# Data matching

Data deduplication, data linkage, data matching...

Here, we get rid of duplicated names that are not equal, as in 'Nestlé' and 'Nestlé S.A. de C.V.' for:

1. Suppliers
2. Buyers (to a lesser extent)

## Method

Data matching is a step process that includes:

1. Data cleaning
2. Data similarity computation
3. Data clustering
4. Data matching

## Blocks

We will work separately by dividing the suppliers into people and companies.

In [3]:
import pandas as pd
import re

In [4]:
import numpy as np

In [5]:
CNTS = '/home/rdora/declaranet/data/pre-process/contratos_2.csv'
cnts = pd.read_csv(CNTS, parse_dates=['start_date'])

  interactivity=interactivity, compiler=compiler, result=result)


In [5]:
cols = ['supplier', 'supplier_state', 'supplier_country']

In [112]:
comps = cnts[cnts.person==0][cols]

people = cnts[cnts.person==1][cols]

In [32]:
gb_comps = comps.groupby('supplier').first().reset_index()

gb_people = people.groupby('supplier').first().reset_index()

In [33]:
COMPS = '/home/rdora/declaranet/data/dedup/companies.csv'
gb_comps.to_csv(COMPS, index=False)

PEOPLE = '/home/rdora/declaranet/data/dedup/people.csv'
gb_people.to_csv(PEOPLE, index=False)

# Run Dedup

Here, we run the script `~/declaranet/python/deduplicate.py` to create a cluster for each record.

In [114]:
COMPS_2 = '/home/rdora/declaranet/data/dedup/output_companies.csv'
comps_cl = pd.read_csv(COMPS_2)

In [115]:
PEOPLE_2 = '/home/rdora/declaranet/data/dedup/output_people.csv'
people_cl = pd.read_csv(PEOPLE_2)

# Groupby

In [84]:
def get_mode(group):
    vc = group.value_counts()
    if vc.shape[0]:
        return vc.index[0]
    else:
        return np.nan

In [124]:
gb_comps = comps_cl.groupby('Cluster ID')['supplier', 'supplier_state'].agg(get_mode).reset_index()

  """Entry point for launching an IPython kernel.


In [125]:
gb_people = people_cl.groupby('Cluster ID')['supplier', 'supplier_state'].agg(get_mode).reset_index()

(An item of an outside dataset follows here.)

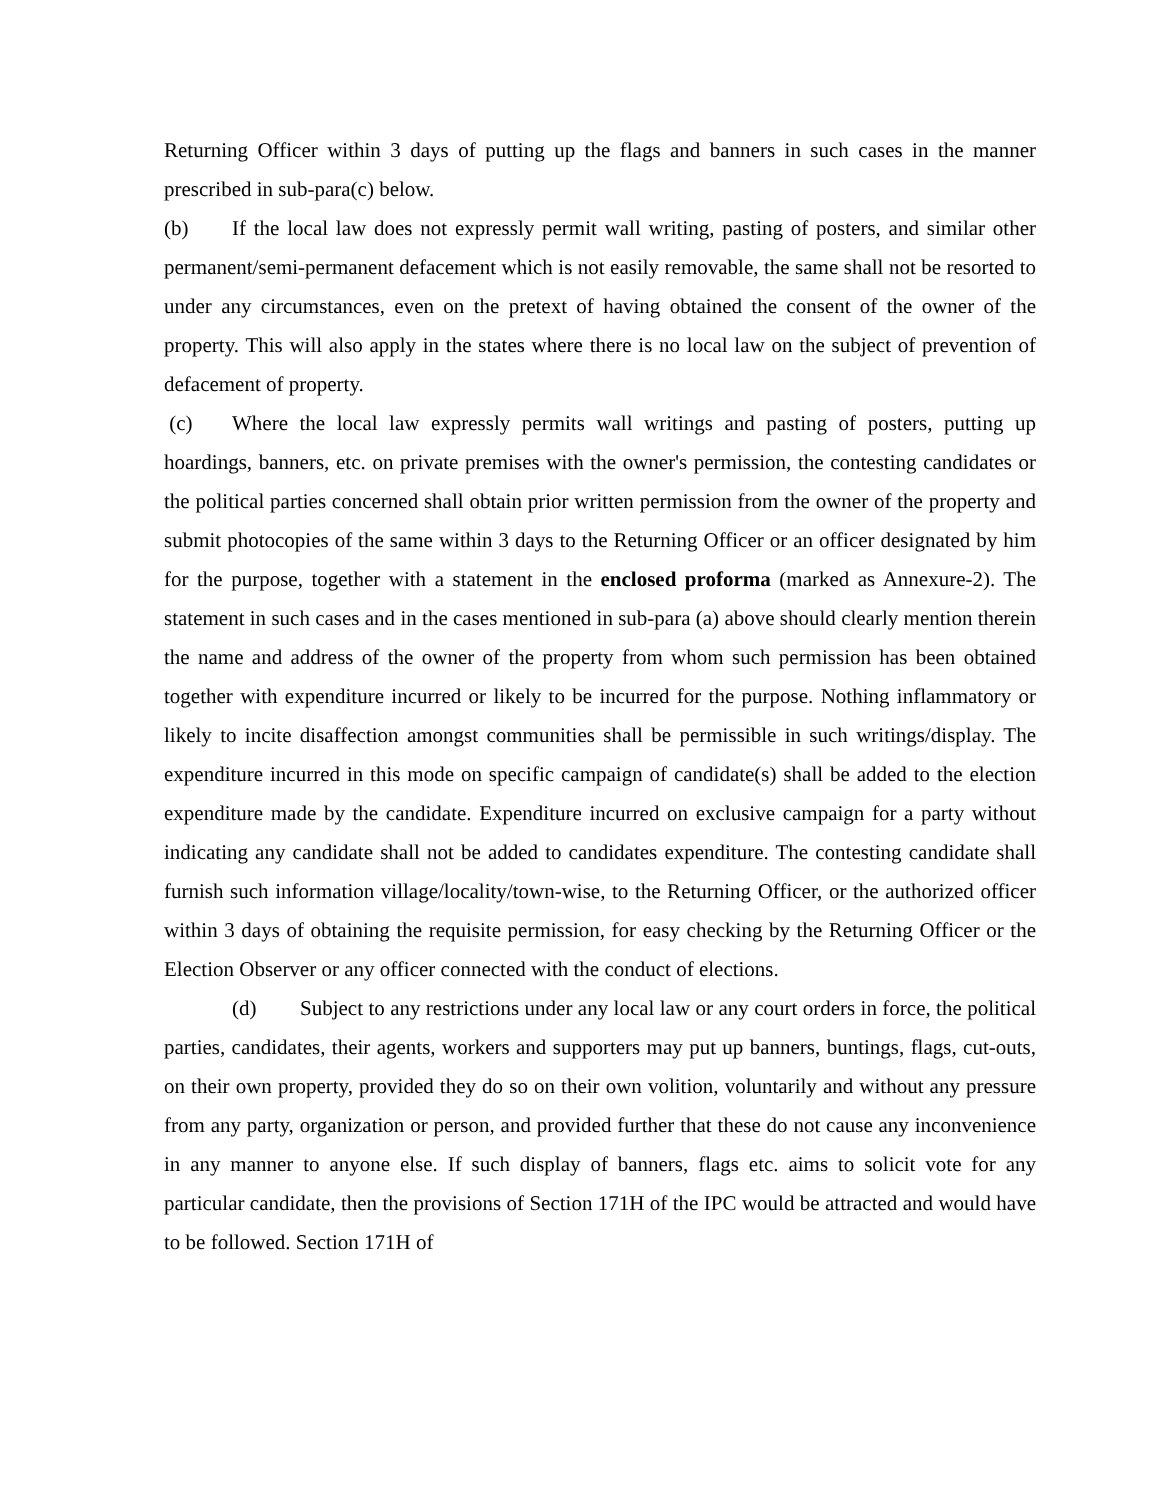Returning Officer within 3 days of putting up the flags and banners in such cases in the manner prescribed in sub-para(c) below.
(b) If the local law does not expressly permit wall writing, pasting of posters, and similar other permanent/semi-permanent defacement which is not easily removable, the same shall not be resorted to under any circumstances, even on the pretext of having obtained the consent of the owner of the property. This will also apply in the states where there is no local law on the subject of prevention of defacement of property.
(c) Where the local law expressly permits wall writings and pasting of posters, putting up hoardings, banners, etc. on private premises with the owner's permission, the contesting candidates or the political parties concerned shall obtain prior written permission from the owner of the property and submit photocopies of the same within 3 days to the Returning Officer or an officer designated by him for the purpose, together with a statement in the enclosed proforma (marked as Annexure-2). The statement in such cases and in the cases mentioned in sub-para (a) above should clearly mention therein the name and address of the owner of the property from whom such permission has been obtained together with expenditure incurred or likely to be incurred for the purpose. Nothing inflammatory or likely to incite disaffection amongst communities shall be permissible in such writings/display. The expenditure incurred in this mode on specific campaign of candidate(s) shall be added to the election expenditure made by the candidate. Expenditure incurred on exclusive campaign for a party without indicating any candidate shall not be added to candidates expenditure. The contesting candidate shall furnish such information village/locality/town-wise, to the Returning Officer, or the authorized officer within 3 days of obtaining the requisite permission, for easy checking by the Returning Officer or the Election Observer or any officer connected with the conduct of elections.
(d) Subject to any restrictions under any local law or any court orders in force, the political parties, candidates, their agents, workers and supporters may put up banners, buntings, flags, cut-outs, on their own property, provided they do so on their own volition, voluntarily and without any pressure from any party, organization or person, and provided further that these do not cause any inconvenience in any manner to anyone else. If such display of banners, flags etc. aims to solicit vote for any particular candidate, then the provisions of Section 171H of the IPC would be attracted and would have to be followed. Section 171H of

  """Entry point for launching an IPython kernel.


## Companies

In [162]:
comps = cnts[cnts.person==0]

comps = pd.merge(comps,
                comps_cl[['Cluster ID', 'supplier']],
                how='left')

comps = comps.drop(['supplier', 'supplier_state'], axis=1)

comps = pd.merge(comps, gb_comps, how='left')

In [177]:
print("New contracts with Supplier State:",
      cnts[cnts.person==0].supplier_state.isna().sum() - comps.supplier_state.isna().sum())

print("Number of duplicated companies:",
     cnts[cnts.person==0].supplier.nunique() - comps.supplier.nunique())

New contracts with Supplier State: 150178
Number of duplicated companies: 31334


In [1]:
31334 + 5452

36786

In [12]:
cnts.supplier.nunique()

261318

In [13]:
cnts.buyer.nunique()

5070

## People

In [176]:
people = cnts[cnts.person==1]

people = pd.merge(people,
                people_cl[['Cluster ID', 'supplier']],
                how='left')

people = people.drop(['supplier', 'supplier_state'], axis=1)

people = pd.merge(people, gb_people, how='left')

In [180]:
print("New contracts with Supplier State:",
      cnts[cnts.person==1].supplier_state.isna().sum() - people.supplier_state.isna().sum())

print("Number of duplicated people:",
     cnts[cnts.person==1].supplier.nunique() - people.supplier.nunique())

New contracts with Supplier State: 7457
Number of duplicated people: 5452


# Merge

In [193]:
cnts_final = pd.concat([comps, people]).drop('Cluster ID', axis=1)

Let's correct the daily price

In [204]:
cnts_final.loc[cnts_final.daily_price == np.inf, 'daily_price'] = (
    cnts_final.loc[cnts_final.daily_price == np.inf, 'amount'])

In [210]:
supplier = set(cnts.supplier.unique())
supplier_2 = set(cnts_final.supplier.unique())
miss = supplier - supplier_2

print(f"Number of deduplicated edges: {cnts[cnts.supplier.isin(miss)].shape[0]:,}")

Number of deduplicated edges: 570,575


In [206]:
OUT = '/home/rdora/declaranet/data/pre-process/contratos_3.csv'
cnts_final.to_csv(OUT, index=False)